Major technology companies already provide more sophisticated tools to rightsholders that want to have their data excluded from training sets. It goes without saying that finding suitable technical solutions is in the interest of both the technology and creative sectors.
Additionally, it’s important to clarify that rightsholders’ use of opt-out should not impede TDM activities otherwise allowed by law. In fact – debunking yet another prevalent myth – rightsholders are not allowed to oppose TDM in all cases, for example if it’s done for the purpose of research or accessibility. Addressing these challenges in a cross-sectoral way is vital to ensuring legal compliance and fostering innovation.
6. “Rightsholders only want to licence their content to AI companies” – Myth or truth?

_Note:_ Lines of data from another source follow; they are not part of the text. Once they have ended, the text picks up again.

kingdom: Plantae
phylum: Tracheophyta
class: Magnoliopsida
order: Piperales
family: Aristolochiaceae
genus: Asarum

Myth. While some rightsholders offer licences to use their works for AI development, many others are unprepared for AI licensing, both practically and conceptually. Recent figures show that the majority of websites and rightsholders do not block access to their data for AI training, which indicates that they do not see any need to opt-out. Surveys of content creators also show that their views on the use of works for AI training are not as black and white as some try to make you think – creators’ preferences are much more nuanced.
In fact, slowing down generative AI innovation through cumbersome licensing of AI training data is likely to negatively impact the media and creative sectors, which are among the first to really benefit from this type of innovation. Many media companies and professionals are already exploring how to use AI for their own content creation for instance. Balancing the interests of the creative sector with technological advancements and fundamental rights will remain essential to foster this kind of innovation.
Conclusion
Navigating the intersection of generative AI and copyright requires everyone involved to reconcile competing interests while upholding fundamental freedoms and key principles. It’s crucial to address misconceptions, clarify legal frameworks, and foster collaboration between sectors to ensure equitable and sustainable AI development in the EU.
Europe already has all the necessary regulatory tools to protect copyright in the age of AI. Stakeholders just need to work together to make sure everyone can harness the full potential of generative AI.
An abridged version of this article first appeared in German in Tagesspiegel Background Digitalisierung & KI – Generative KI und das Urheberrecht: Mythen und Fakten.